Exercise task
Copy the lines of the items from the line containing "order: Ectocarpales" up to and including the line containing "state / province: Central", unchanged and in order.

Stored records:
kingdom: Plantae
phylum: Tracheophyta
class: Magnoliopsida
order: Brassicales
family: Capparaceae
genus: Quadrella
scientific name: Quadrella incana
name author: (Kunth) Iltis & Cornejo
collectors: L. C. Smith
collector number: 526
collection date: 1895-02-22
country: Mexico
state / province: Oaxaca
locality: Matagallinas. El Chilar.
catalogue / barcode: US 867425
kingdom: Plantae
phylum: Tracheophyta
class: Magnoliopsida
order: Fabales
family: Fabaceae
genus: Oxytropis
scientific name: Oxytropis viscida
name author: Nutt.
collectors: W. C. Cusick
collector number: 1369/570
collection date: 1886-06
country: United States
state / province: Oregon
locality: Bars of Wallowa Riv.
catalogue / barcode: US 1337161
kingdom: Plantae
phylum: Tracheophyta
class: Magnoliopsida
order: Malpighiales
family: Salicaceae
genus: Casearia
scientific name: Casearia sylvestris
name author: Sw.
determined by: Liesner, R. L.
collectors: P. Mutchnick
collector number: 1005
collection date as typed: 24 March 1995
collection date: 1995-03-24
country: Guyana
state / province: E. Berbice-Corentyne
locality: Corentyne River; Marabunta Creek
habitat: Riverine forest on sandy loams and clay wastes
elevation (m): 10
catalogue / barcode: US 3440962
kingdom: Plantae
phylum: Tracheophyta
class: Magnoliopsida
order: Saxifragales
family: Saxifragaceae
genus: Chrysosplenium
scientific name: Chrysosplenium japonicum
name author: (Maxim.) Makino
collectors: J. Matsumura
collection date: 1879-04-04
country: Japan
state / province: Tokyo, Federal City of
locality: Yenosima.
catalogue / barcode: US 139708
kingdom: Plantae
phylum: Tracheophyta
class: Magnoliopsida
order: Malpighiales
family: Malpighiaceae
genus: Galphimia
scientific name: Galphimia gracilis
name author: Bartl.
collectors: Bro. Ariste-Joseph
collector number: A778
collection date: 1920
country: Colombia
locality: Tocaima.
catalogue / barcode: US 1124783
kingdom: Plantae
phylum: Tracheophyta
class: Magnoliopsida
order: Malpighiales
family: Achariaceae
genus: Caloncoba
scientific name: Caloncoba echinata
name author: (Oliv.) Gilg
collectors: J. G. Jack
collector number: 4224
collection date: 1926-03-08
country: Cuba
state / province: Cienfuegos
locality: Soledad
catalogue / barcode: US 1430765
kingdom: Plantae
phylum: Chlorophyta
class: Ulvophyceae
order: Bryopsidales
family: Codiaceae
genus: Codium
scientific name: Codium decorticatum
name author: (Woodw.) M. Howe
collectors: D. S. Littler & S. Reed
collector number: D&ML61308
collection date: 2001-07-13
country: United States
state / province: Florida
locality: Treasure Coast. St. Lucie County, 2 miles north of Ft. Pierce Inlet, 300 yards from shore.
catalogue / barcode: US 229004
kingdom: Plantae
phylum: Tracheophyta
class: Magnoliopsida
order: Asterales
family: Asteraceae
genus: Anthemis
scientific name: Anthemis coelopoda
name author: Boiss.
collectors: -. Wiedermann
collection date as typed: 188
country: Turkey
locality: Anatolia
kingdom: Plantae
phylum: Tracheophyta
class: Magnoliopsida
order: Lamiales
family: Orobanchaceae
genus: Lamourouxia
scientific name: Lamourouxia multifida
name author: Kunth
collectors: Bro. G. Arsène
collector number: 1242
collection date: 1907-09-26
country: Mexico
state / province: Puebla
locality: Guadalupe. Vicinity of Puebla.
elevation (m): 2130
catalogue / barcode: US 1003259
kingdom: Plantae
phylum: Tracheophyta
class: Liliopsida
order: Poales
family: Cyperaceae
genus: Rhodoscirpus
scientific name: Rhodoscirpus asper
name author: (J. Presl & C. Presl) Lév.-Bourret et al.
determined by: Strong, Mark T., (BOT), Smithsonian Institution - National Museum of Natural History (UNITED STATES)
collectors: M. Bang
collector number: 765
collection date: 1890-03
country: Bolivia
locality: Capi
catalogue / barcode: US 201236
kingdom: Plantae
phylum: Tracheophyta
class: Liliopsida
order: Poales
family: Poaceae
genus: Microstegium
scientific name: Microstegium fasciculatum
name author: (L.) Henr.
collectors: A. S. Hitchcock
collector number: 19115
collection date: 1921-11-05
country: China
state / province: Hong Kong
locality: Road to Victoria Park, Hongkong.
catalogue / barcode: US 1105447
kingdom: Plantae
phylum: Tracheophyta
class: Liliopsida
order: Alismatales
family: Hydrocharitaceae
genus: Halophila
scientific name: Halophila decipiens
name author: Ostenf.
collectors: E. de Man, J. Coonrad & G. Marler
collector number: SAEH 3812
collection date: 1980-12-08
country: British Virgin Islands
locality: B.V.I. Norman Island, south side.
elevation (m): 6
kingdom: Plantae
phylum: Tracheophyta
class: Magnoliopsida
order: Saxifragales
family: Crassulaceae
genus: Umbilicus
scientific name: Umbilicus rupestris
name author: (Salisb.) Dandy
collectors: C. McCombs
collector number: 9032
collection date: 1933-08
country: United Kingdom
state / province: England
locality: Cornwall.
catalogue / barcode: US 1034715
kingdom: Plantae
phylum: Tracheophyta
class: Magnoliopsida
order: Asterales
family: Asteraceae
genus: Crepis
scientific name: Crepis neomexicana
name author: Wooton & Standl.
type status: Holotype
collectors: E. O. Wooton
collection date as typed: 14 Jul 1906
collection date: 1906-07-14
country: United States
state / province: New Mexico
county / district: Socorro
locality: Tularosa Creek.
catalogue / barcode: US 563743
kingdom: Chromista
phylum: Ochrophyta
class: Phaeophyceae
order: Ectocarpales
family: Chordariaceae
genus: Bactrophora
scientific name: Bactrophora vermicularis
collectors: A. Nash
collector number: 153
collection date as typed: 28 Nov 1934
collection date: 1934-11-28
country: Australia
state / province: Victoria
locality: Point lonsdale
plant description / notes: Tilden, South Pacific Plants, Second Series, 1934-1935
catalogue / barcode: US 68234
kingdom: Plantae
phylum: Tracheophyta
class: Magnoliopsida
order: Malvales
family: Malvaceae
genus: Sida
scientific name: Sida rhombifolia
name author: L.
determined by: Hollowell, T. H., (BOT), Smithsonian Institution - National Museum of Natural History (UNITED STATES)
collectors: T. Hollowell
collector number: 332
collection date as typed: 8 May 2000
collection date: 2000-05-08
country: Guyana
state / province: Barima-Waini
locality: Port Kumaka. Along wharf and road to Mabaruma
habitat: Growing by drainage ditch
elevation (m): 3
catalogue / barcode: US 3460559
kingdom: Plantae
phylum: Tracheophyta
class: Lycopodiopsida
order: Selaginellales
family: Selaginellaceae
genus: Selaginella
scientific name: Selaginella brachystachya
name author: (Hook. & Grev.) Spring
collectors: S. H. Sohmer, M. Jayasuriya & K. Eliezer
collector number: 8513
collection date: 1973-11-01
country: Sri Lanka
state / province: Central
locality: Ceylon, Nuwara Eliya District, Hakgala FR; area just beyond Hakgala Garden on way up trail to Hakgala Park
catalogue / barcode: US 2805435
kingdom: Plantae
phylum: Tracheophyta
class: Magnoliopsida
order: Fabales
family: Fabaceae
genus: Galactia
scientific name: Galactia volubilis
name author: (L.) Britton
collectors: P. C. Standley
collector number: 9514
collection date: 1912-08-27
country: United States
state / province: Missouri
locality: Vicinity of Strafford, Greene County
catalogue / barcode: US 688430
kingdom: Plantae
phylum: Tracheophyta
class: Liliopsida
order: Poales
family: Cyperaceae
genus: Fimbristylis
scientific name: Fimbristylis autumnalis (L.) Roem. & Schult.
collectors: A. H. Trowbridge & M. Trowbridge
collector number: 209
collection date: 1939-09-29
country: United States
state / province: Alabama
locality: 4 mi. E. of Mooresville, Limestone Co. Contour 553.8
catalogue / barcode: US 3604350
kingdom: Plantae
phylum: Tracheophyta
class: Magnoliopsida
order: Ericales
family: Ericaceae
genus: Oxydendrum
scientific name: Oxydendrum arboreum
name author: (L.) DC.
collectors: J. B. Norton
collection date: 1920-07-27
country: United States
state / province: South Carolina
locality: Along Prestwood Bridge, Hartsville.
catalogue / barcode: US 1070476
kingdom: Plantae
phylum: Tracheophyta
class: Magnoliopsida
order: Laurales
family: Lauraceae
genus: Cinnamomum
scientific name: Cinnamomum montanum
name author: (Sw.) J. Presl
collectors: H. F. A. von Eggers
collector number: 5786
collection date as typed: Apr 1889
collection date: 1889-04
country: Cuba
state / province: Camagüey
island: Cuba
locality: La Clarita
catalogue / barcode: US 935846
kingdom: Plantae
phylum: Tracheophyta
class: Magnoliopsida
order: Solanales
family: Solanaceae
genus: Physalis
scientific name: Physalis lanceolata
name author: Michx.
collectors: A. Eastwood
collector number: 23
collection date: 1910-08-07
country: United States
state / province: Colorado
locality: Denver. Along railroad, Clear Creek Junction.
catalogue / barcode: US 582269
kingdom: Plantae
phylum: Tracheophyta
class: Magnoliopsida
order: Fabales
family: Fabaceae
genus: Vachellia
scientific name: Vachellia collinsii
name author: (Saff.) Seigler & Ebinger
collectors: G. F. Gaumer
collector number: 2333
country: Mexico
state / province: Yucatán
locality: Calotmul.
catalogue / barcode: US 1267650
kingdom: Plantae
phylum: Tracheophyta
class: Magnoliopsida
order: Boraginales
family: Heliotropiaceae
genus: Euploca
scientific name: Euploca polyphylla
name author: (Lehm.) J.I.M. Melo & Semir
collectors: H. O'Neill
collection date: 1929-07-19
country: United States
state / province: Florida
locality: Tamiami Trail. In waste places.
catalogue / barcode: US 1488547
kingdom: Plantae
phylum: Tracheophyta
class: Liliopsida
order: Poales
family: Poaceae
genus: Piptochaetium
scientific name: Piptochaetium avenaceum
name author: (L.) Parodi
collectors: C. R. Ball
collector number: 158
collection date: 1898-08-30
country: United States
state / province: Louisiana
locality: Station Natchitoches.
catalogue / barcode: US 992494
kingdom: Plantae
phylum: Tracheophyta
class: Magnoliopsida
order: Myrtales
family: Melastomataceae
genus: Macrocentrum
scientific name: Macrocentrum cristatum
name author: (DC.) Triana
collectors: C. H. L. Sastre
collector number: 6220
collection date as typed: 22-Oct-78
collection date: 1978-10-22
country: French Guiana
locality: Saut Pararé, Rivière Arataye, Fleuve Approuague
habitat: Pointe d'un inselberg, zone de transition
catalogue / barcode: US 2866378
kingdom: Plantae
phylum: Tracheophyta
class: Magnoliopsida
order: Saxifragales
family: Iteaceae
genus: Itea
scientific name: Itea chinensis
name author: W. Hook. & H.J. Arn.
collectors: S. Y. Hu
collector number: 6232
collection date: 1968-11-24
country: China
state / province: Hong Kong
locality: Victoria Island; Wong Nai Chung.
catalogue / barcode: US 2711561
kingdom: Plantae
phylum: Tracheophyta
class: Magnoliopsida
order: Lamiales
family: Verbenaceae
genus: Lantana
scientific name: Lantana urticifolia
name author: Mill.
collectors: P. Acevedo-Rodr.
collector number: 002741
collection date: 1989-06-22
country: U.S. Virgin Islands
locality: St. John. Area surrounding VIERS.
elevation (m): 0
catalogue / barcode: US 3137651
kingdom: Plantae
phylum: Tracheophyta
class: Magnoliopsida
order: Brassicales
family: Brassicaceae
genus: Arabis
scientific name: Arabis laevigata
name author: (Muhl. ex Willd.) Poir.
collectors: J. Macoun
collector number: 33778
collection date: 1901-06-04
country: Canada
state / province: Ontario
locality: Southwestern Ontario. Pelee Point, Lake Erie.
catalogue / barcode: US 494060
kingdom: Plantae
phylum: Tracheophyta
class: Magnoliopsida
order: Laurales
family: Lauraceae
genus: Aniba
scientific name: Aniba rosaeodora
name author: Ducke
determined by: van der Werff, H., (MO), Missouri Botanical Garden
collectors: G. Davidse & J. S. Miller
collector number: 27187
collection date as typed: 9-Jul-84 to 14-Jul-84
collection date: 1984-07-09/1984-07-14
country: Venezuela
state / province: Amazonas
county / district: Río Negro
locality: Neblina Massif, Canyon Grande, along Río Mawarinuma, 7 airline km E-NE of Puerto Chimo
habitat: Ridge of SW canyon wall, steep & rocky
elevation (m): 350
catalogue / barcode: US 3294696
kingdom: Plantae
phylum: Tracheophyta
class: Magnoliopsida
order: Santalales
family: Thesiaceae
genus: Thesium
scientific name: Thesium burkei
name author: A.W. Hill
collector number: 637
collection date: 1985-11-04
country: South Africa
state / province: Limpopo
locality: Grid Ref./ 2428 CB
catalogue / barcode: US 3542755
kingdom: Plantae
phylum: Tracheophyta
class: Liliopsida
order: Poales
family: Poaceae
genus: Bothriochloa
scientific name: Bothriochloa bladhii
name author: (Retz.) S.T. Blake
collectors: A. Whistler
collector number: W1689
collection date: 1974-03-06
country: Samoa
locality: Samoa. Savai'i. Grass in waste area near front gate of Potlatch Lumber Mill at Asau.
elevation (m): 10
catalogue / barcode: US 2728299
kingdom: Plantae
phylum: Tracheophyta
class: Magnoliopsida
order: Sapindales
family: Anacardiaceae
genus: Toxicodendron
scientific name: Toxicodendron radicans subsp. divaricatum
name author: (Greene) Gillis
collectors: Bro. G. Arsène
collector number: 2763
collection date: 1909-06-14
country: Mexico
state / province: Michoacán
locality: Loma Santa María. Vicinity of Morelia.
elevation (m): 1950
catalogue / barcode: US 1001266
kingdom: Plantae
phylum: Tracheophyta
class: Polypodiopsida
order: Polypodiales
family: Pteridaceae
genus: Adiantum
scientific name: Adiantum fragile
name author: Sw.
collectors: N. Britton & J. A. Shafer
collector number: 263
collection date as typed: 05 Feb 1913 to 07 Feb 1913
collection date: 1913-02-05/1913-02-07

The answer
order: Ectocarpales
family: Chordariaceae
genus: Bactrophora
scientific name: Bactrophora vermicularis
collectors: A. Nash
collector number: 153
collection date as typed: 28 Nov 1934
collection date: 1934-11-28
country: Australia
state / province: Victoria
locality: Point lonsdale
plant description / notes: Tilden, South Pacific Plants, Second Series, 1934-1935
catalogue / barcode: US 68234
kingdom: Plantae
phylum: Tracheophyta
class: Magnoliopsida
order: Malvales
family: Malvaceae
genus: Sida
scientific name: Sida rhombifolia
name author: L.
determined by: Hollowell, T. H., (BOT), Smithsonian Institution - National Museum of Natural History (UNITED STATES)
collectors: T. Hollowell
collector number: 332
collection date as typed: 8 May 2000
collection date: 2000-05-08
country: Guyana
state / province: Barima-Waini
locality: Port Kumaka. Along wharf and road to Mabaruma
habitat: Growing by drainage ditch
elevation (m): 3
catalogue / barcode: US 3460559
kingdom: Plantae
phylum: Tracheophyta
class: Lycopodiopsida
order: Selaginellales
family: Selaginellaceae
genus: Selaginella
scientific name: Selaginella brachystachya
name author: (Hook. & Grev.) Spring
collectors: S. H. Sohmer, M. Jayasuriya & K. Eliezer
collector number: 8513
collection date: 1973-11-01
country: Sri Lanka
state / province: Central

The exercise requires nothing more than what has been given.